======== Given text
Conservative (Non-Surgical) Treatment for Strabismus

Strabismus (“squint”) refers to a misalignment of the eyes in which the visual axes are not directed at the same object. Especially in childhood it’s important to detect and treat squinting early to prevent permanent amblyopia (lazy eye) in the eye that deviates more often. Fortunately, several conservative (i.e., non-surgical) treatments are available to improve ocular alignment and promote binocular vision.

TL;DR

Glasses often help:

With the right glasses, squinting can be markedly reduced—or even fully corrected—in many children, particularly when previously undetected farsightedness is the trigger (accommodative esotropia).

Treat amblyopia early:

If squinting causes one eye to “see less,” that visual weakness (amblyopia) needs treatment. Typically, the stronger eye is temporarily covered with a patch to train the weaker eye. Alternatively, atropine eye drops can be placed in the good eye to temporarily reduce its acuity so the weaker eye is used more and thus trained.

Exercises can support treatment:

Orthoptic exercises (vision training) help in certain cases—for example, with convergence insufficiency (difficulty turning the eyes inward for near tasks).

Be cautious with “miracle vision training”:

Beyond established therapies, commercial vision-training programs are often not scientifically supported. In most cases such training offers no proven additional benefit.

Surgery only if needed:

Eye surgery is recommended only once conservative options have been exhausted or if the angle of deviation remains so large that binocular vision isn’t possible. Strabismus surgery on the eye muscles is generally low-risk and can markedly improve alignment when glasses, patching, and the like aren’t enough.

Glasses and Optical Aids

In many young patients with strabismus, well-fitted glasses can significantly improve alignment. Esotropia (inward deviation) that appears after the first year of life is often caused by unrecognized hyperopia. In such cases, correcting the refractive error with the “right” lens power often helps remarkably: the glasses reduce the excessive accommodative effort, and the child can suddenly align both eyes straight ahead.

Glasses can be prescribed even in the first year of life if medically necessary. It’s important that the spectacles are child-appropriate and comfortable; even toddlers usually accept them quickly.

Prism glasses

In addition to standard corrective lenses, prism glasses can be used as an optical aid. These special lenses contain prisms that shift the image to avoid double vision and reduce the amount the eyes must deviate.

With small angles of strabismus or latent tendencies (heterophoria), treatment is often unnecessary. If symptoms occur—e.g., headaches or quick fatigue—prism glasses can relieve them. It’s essential that they are fitted correctly by an ophthalmologist or orthoptist.

Prisms reach their limits with larger angle deviations; in such cases glasses alone are not sufficient to fully correct the squint.

Children with suspected strabismus should be examined early by an eye specialist. The ophthalmologist or orthoptist will first assess the refractive power and prescribe glasses if needed. Correcting all refractive errors lays the groundwork for further treatment. Often, within the first weeks of wearing glasses, it becomes apparent whether—and how much—the deviation decreases. For many children, glasses as the first step suffice to greatly improve strabismus.
================
(What to work on)
**A.** According to the strabismus treatment text, what often causes esotropia that appears after the first year of life?
**B.** Retype the part of the strabismus treatment text starting with "In addition to" and going on through "correct the squint.".
======== Source data
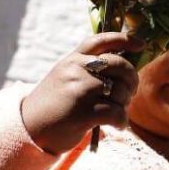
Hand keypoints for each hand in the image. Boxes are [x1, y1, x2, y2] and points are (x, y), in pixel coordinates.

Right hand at [21, 32, 143, 153]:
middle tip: (129, 94)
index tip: (140, 44)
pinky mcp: (84, 112)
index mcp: (72, 59)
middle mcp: (77, 70)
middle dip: (132, 80)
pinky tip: (117, 125)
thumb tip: (124, 70)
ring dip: (124, 105)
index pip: (101, 41)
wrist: (28, 130)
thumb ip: (87, 69)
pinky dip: (122, 121)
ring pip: (121, 91)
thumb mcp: (64, 77)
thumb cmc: (52, 105)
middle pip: (120, 65)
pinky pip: (117, 113)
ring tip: (116, 113)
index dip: (124, 39)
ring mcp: (80, 90)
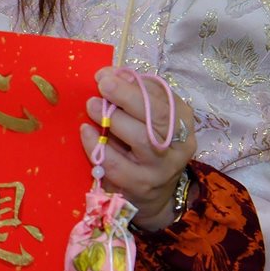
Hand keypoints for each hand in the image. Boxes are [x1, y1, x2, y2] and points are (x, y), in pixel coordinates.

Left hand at [80, 66, 197, 229]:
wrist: (153, 195)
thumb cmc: (146, 146)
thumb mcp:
================
(Answers to the exercises)
**A.** Unrecognized hyperopia.

**B.**
In addition to standard corrective lenses, prism glasses can be used as an optical aid. These special lenses contain prisms that shift the image to avoid double vision and reduce the amount the eyes must deviate.

With small angles of strabismus or latent tendencies (heterophoria), treatment is often unnecessary. If symptoms occur—e.g., headaches or quick fatigue—prism glasses can relieve them. It’s essential that they are fitted correctly by an ophthalmologist or orthoptist.

Prisms reach their limits with larger angle deviations; in such cases glasses alone are not sufficient to fully correct the squint.